Unfortunately I don't have a Date column and I assume that the table is not partitioned. Is there a way to execute such a large DELETE statement at the moment, or can I fix this table in the long run by altering the schema to include a Date column?


Solution

    1. I suspect that the DATETIME column is of type TIMESTAMP, per Spanner’s allowable types.

    2. When running a partitioned DML statement, the table doesn’t have to be partitioned first since this is an automatic process done when executing the command. Here is more info about the process https://cloud.google.com/spanner/docs/dml-partitioned#dml_and_partitioned_dml

    3. I would recommend using the “gcloud” command in this case to make sure the Ruby client library is not a contributing factor to the issue

    4. Regarding the query, it is best to use the built-in Spanner functions from the official documentation to make sure it is optimized. In this case, using the CURRENT_TIMESTAMP() function along with the TIMESTAMP_SUB() function will make sure the query is correctly handled by Spanner when issuing a TIMESTAMP value subtracted of X number of days.

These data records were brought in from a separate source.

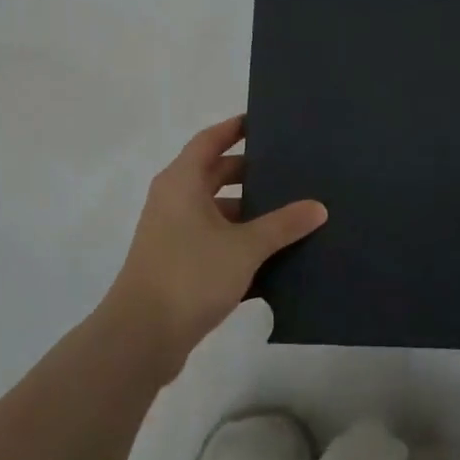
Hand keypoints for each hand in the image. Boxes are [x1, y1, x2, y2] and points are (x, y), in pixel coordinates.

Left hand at [102, 114, 326, 380]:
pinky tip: (271, 254)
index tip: (264, 122)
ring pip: (215, 210)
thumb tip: (318, 207)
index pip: (210, 140)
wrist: (141, 337)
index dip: (235, 128)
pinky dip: (237, 240)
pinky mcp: (176, 263)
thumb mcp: (245, 247)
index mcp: (182, 182)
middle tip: (288, 170)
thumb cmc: (190, 275)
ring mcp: (172, 233)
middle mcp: (173, 200)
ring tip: (288, 212)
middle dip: (249, 172)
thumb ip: (283, 225)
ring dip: (246, 210)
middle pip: (214, 173)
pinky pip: (212, 239)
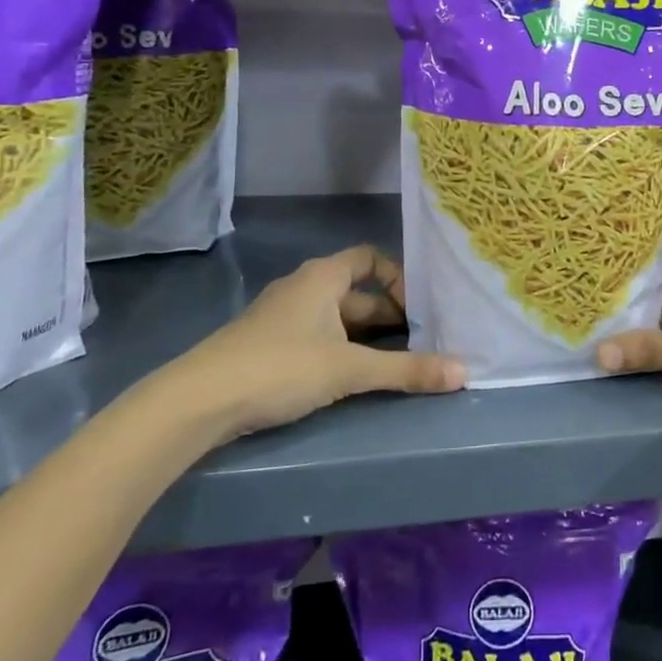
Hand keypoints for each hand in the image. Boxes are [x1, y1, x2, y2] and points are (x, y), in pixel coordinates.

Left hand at [138, 245, 464, 446]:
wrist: (197, 402)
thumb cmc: (280, 367)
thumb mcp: (349, 368)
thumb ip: (407, 370)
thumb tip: (465, 374)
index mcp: (322, 277)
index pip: (369, 258)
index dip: (398, 278)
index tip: (419, 309)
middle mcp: (303, 288)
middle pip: (357, 293)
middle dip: (390, 315)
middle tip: (422, 342)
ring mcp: (282, 318)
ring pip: (337, 319)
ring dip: (367, 337)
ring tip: (397, 363)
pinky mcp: (268, 347)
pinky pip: (318, 338)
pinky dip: (341, 351)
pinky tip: (352, 379)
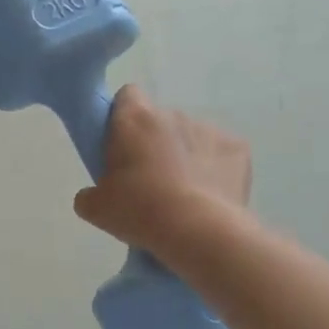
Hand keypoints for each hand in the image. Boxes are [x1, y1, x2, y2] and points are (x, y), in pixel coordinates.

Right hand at [73, 85, 251, 253]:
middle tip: (148, 180)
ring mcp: (209, 130)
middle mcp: (173, 114)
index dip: (122, 116)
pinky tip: (210, 197)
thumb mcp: (96, 208)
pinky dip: (215, 170)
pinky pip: (220, 154)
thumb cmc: (140, 210)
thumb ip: (89, 194)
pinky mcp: (238, 149)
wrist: (201, 232)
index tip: (120, 144)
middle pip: (159, 120)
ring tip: (182, 194)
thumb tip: (93, 196)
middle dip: (154, 142)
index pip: (127, 96)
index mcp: (135, 119)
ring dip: (184, 156)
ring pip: (191, 137)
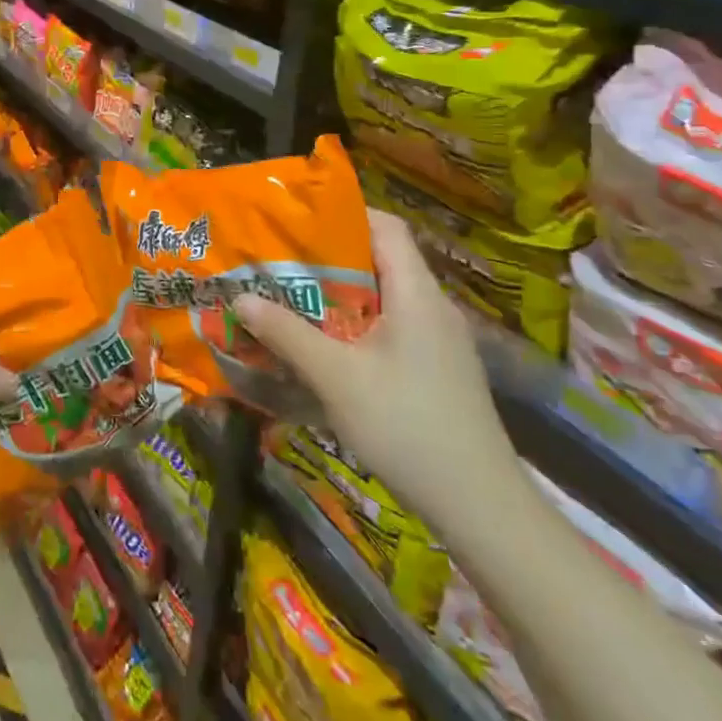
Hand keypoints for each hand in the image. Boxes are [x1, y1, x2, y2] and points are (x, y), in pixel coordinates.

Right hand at [234, 208, 516, 516]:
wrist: (481, 506)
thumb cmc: (407, 426)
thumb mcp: (336, 378)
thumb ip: (287, 334)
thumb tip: (240, 297)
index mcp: (417, 293)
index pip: (386, 226)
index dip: (344, 213)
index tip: (296, 220)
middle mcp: (434, 307)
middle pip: (381, 260)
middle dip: (329, 257)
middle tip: (280, 262)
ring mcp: (441, 341)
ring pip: (385, 297)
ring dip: (340, 295)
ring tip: (293, 300)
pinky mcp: (439, 370)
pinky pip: (393, 327)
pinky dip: (358, 325)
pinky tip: (328, 348)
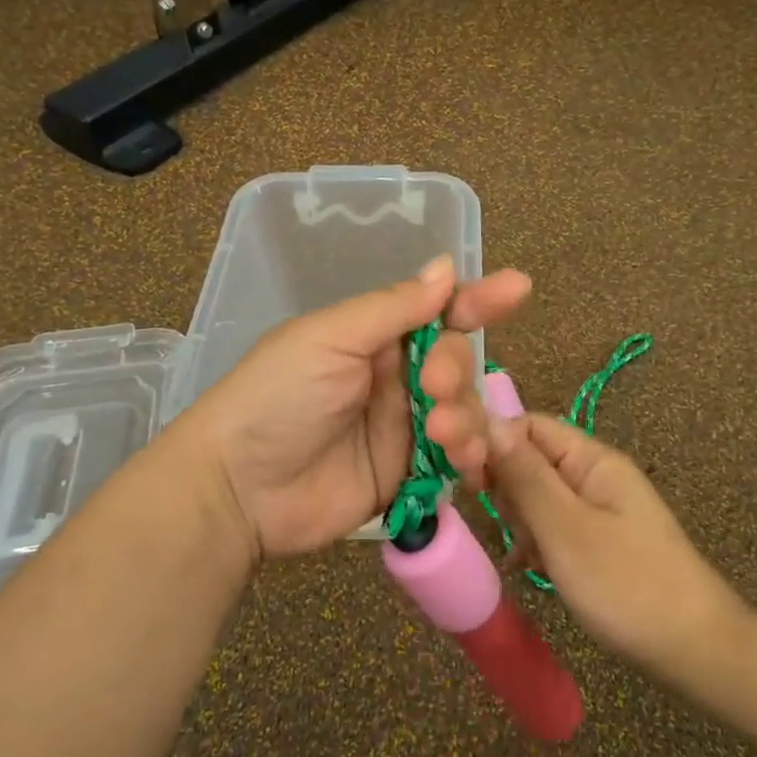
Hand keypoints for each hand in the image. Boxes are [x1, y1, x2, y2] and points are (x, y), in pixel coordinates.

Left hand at [175, 256, 531, 564]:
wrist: (239, 489)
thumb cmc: (278, 396)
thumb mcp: (331, 338)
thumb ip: (393, 308)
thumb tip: (446, 267)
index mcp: (371, 335)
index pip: (435, 310)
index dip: (475, 299)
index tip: (517, 290)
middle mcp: (392, 376)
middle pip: (455, 361)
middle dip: (456, 370)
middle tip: (434, 388)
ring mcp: (400, 427)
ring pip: (462, 410)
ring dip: (466, 417)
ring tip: (443, 435)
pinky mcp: (406, 474)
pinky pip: (453, 458)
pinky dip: (470, 457)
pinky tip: (469, 463)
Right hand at [434, 398, 737, 676]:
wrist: (696, 650)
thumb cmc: (625, 584)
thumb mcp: (565, 528)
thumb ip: (524, 475)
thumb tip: (488, 422)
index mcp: (591, 459)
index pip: (528, 426)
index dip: (493, 443)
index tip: (468, 480)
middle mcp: (595, 475)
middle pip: (530, 459)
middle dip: (507, 489)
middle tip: (512, 529)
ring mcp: (599, 508)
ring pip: (538, 496)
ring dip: (521, 521)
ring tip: (526, 556)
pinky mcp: (599, 540)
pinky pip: (554, 525)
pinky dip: (537, 542)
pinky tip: (528, 568)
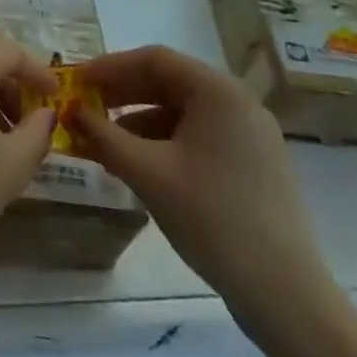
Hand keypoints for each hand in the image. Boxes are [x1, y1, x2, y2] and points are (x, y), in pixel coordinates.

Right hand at [70, 46, 337, 333]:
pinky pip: (199, 135)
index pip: (154, 59)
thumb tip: (70, 111)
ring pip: (182, 111)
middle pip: (169, 82)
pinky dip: (165, 142)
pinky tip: (140, 164)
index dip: (110, 67)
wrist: (286, 297)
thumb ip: (104, 136)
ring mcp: (250, 133)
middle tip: (84, 107)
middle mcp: (237, 101)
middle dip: (122, 94)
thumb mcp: (148, 174)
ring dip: (140, 121)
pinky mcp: (253, 163)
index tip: (76, 82)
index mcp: (218, 90)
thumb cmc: (213, 220)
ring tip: (104, 142)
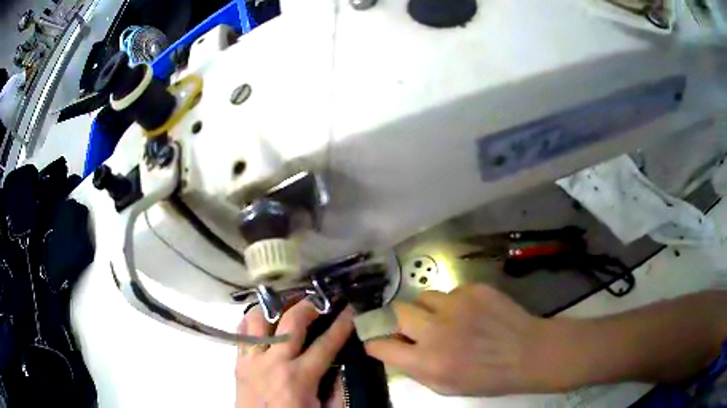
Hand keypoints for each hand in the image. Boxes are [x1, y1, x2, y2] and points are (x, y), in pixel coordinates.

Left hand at [235, 301, 353, 407]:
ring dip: (274, 307)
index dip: (342, 325)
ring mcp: (251, 360)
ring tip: (287, 305)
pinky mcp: (237, 363)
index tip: (351, 309)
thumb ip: (337, 389)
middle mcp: (273, 362)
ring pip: (258, 319)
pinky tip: (263, 320)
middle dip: (309, 305)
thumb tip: (344, 365)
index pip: (326, 344)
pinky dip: (252, 321)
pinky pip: (241, 332)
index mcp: (299, 378)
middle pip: (291, 322)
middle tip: (319, 301)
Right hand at [365, 284, 548, 396]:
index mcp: (428, 361)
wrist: (528, 353)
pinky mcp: (474, 288)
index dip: (374, 341)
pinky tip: (472, 313)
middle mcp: (436, 330)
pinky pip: (451, 292)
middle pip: (395, 312)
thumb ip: (416, 370)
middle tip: (408, 325)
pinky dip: (454, 303)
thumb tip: (395, 351)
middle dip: (395, 319)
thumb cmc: (488, 378)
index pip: (380, 345)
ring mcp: (456, 305)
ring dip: (427, 309)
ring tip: (444, 318)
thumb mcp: (446, 387)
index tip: (376, 339)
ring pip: (424, 297)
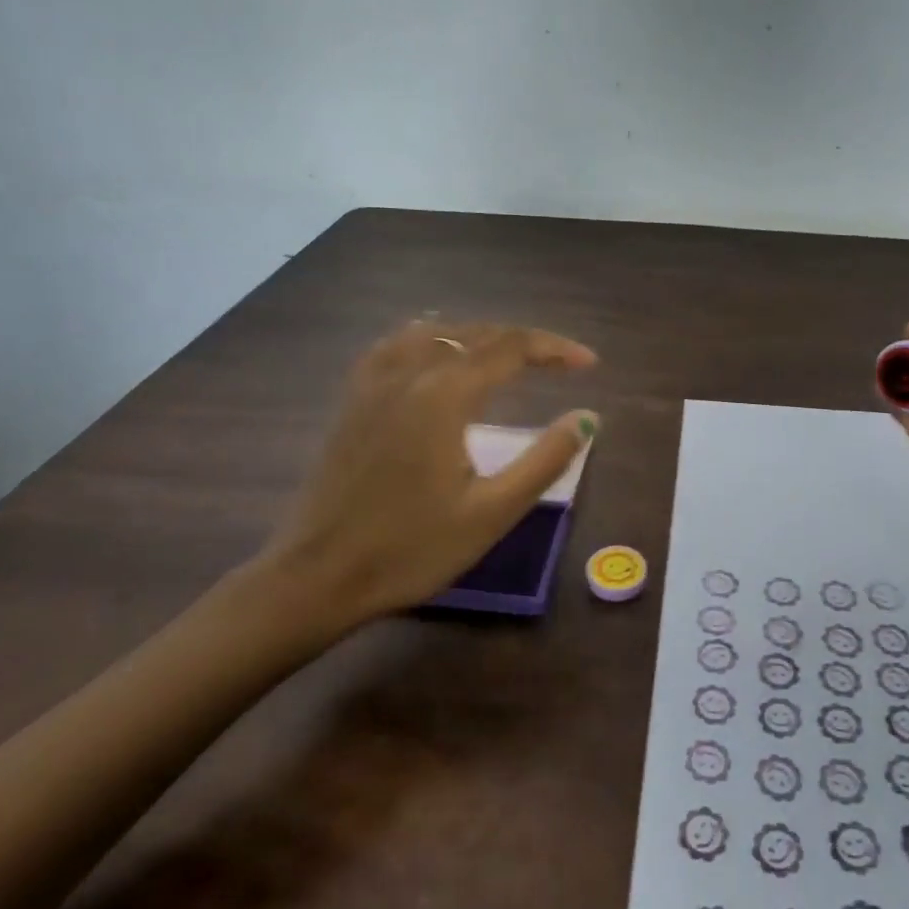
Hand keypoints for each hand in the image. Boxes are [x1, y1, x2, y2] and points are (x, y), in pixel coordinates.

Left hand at [233, 320, 597, 649]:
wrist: (318, 577)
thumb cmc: (411, 549)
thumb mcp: (493, 512)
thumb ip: (545, 460)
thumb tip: (587, 419)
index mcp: (445, 395)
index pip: (512, 348)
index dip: (555, 349)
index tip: (590, 363)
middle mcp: (409, 372)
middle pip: (477, 333)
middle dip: (525, 341)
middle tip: (562, 362)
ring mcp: (374, 382)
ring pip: (437, 331)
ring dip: (481, 335)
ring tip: (510, 354)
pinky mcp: (353, 398)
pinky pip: (398, 344)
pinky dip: (433, 336)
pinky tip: (438, 351)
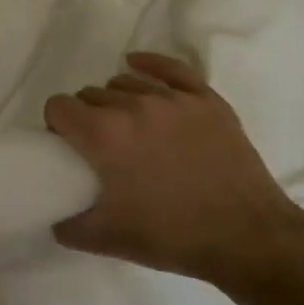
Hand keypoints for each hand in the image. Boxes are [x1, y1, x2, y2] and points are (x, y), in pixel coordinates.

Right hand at [44, 53, 303, 304]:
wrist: (248, 238)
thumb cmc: (173, 237)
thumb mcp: (109, 239)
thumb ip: (70, 225)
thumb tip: (55, 216)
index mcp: (103, 135)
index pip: (59, 106)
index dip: (57, 125)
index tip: (67, 145)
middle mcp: (133, 106)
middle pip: (91, 94)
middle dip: (87, 116)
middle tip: (101, 146)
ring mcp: (173, 99)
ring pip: (125, 82)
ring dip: (117, 100)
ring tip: (129, 126)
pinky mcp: (206, 100)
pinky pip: (170, 68)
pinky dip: (149, 65)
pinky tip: (137, 65)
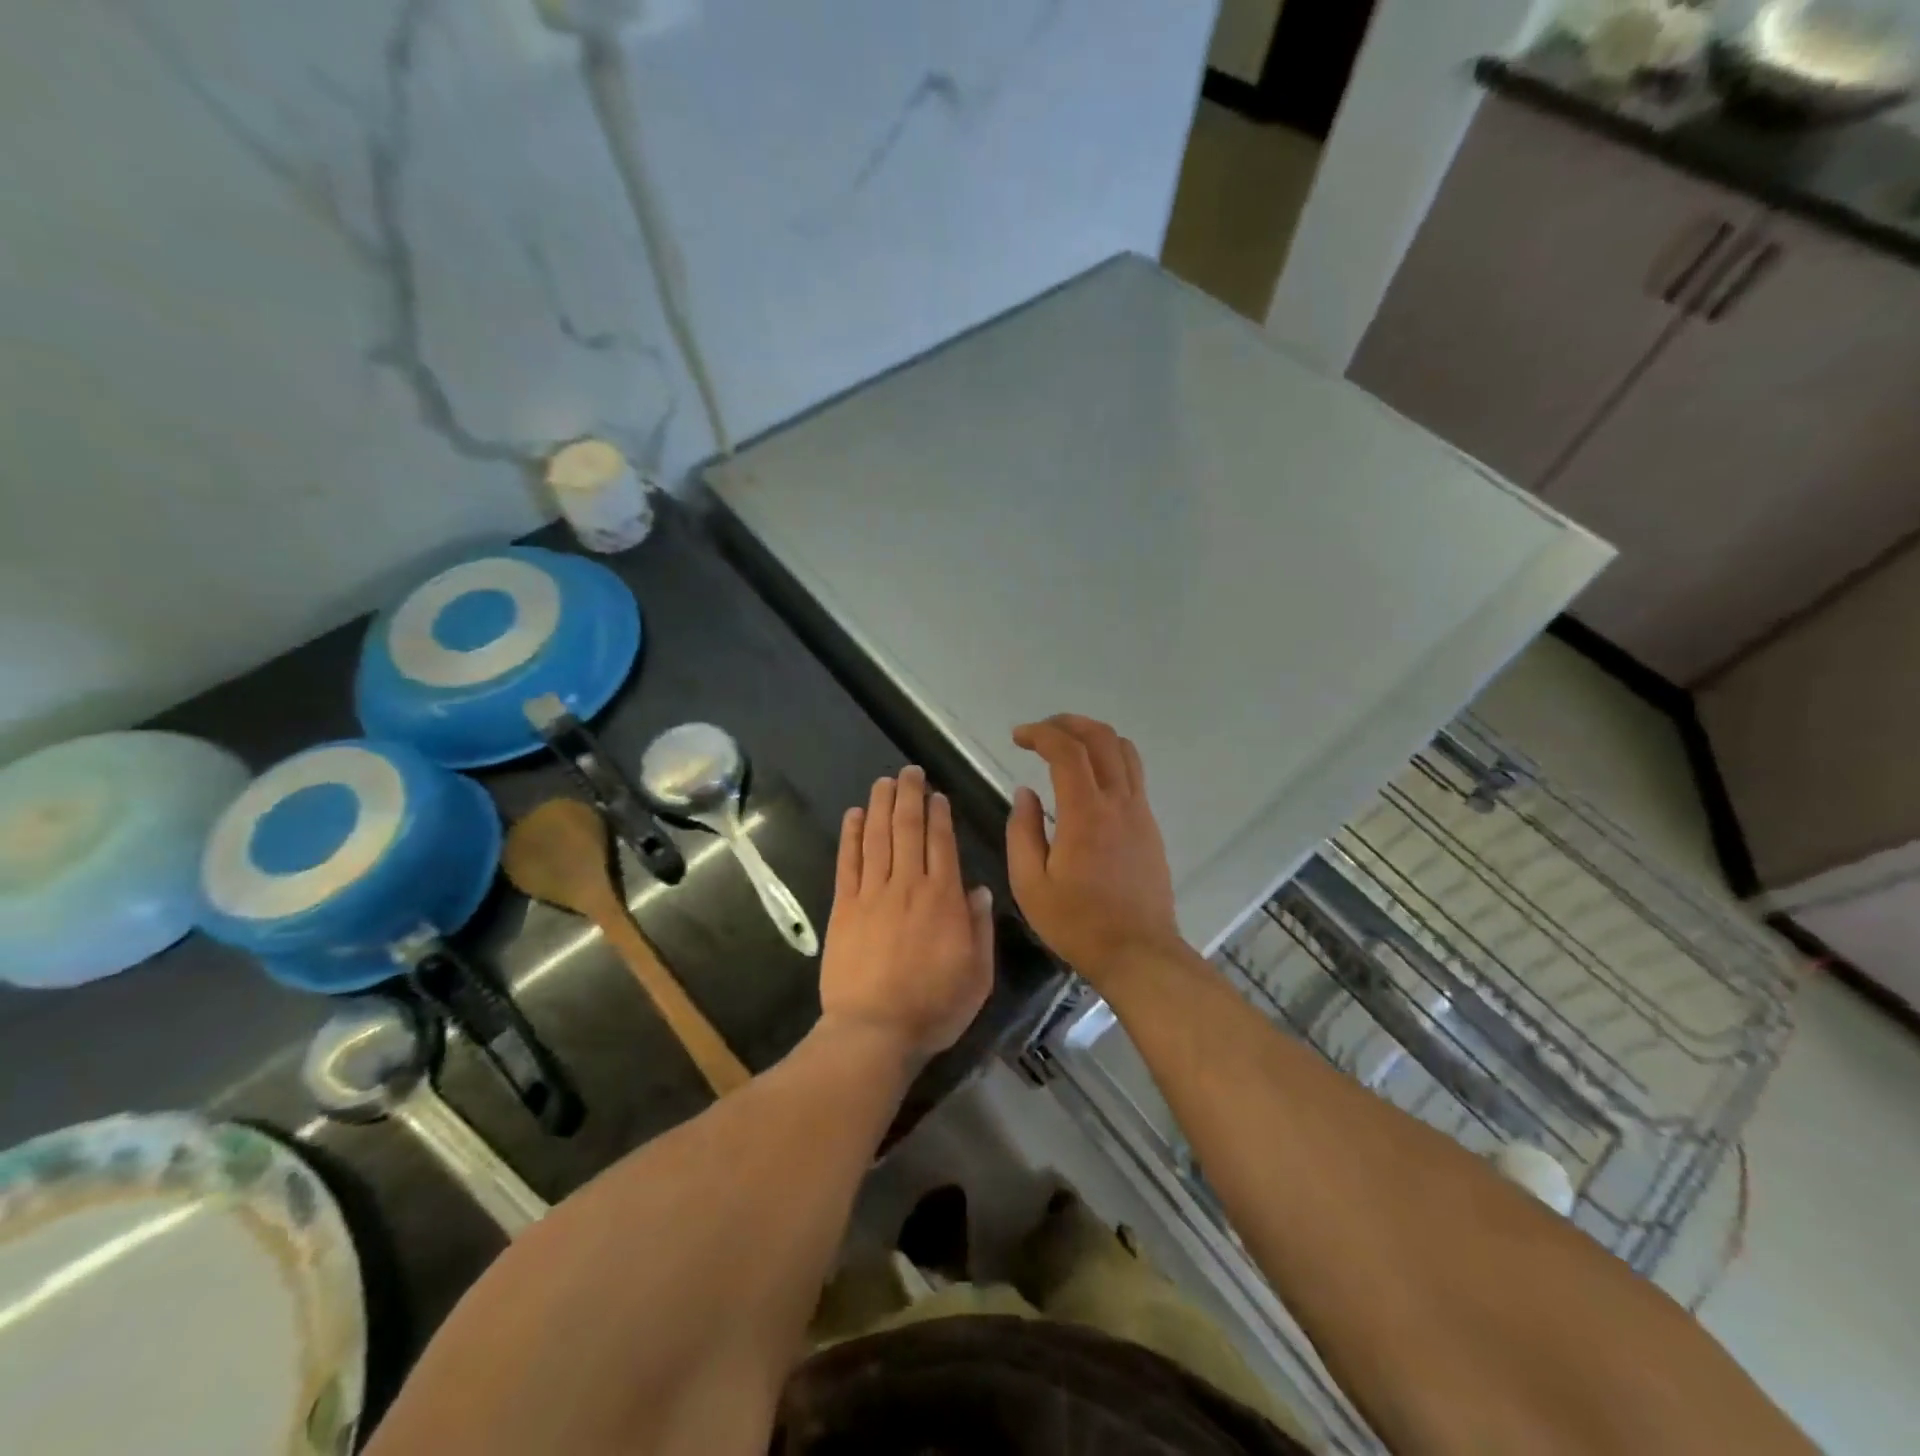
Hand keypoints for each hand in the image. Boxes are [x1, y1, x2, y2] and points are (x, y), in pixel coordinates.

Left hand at [818, 766, 994, 1060]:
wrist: (873, 1032)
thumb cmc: (933, 1008)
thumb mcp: (978, 975)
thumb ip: (980, 928)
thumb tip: (978, 889)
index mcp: (944, 899)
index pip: (941, 843)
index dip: (939, 814)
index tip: (937, 794)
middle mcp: (908, 885)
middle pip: (907, 829)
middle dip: (910, 795)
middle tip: (910, 771)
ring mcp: (872, 894)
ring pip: (878, 837)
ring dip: (881, 804)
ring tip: (884, 780)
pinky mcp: (844, 907)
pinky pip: (848, 862)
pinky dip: (851, 835)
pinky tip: (854, 814)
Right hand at [1006, 714, 1181, 974]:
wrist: (1138, 953)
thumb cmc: (1077, 923)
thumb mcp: (1030, 884)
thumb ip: (1022, 832)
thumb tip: (1025, 792)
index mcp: (1085, 813)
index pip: (1067, 750)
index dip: (1041, 733)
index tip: (1018, 737)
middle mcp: (1118, 802)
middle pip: (1101, 738)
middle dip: (1068, 724)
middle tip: (1041, 732)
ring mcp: (1140, 812)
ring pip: (1124, 751)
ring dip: (1094, 736)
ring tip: (1066, 746)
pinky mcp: (1150, 826)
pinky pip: (1133, 775)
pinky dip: (1109, 760)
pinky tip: (1088, 780)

    In this use case, the command to execute would be:

    gcloud spanner databases execute-sql [db-name] \
        --instance=[instance-name] --enable-partitioned-dml \
        --sql=”DELETE FROM table WHERE datetime < TIMESTAMP_SUB(CURRENT_TIMESTAMP, INTERVAL 700 day)“
    

    In order to reduce the number of rows read, STARTS_WITH() could be used against one of the STRING columns in the query, if there is a correlation with the TIMESTAMP column.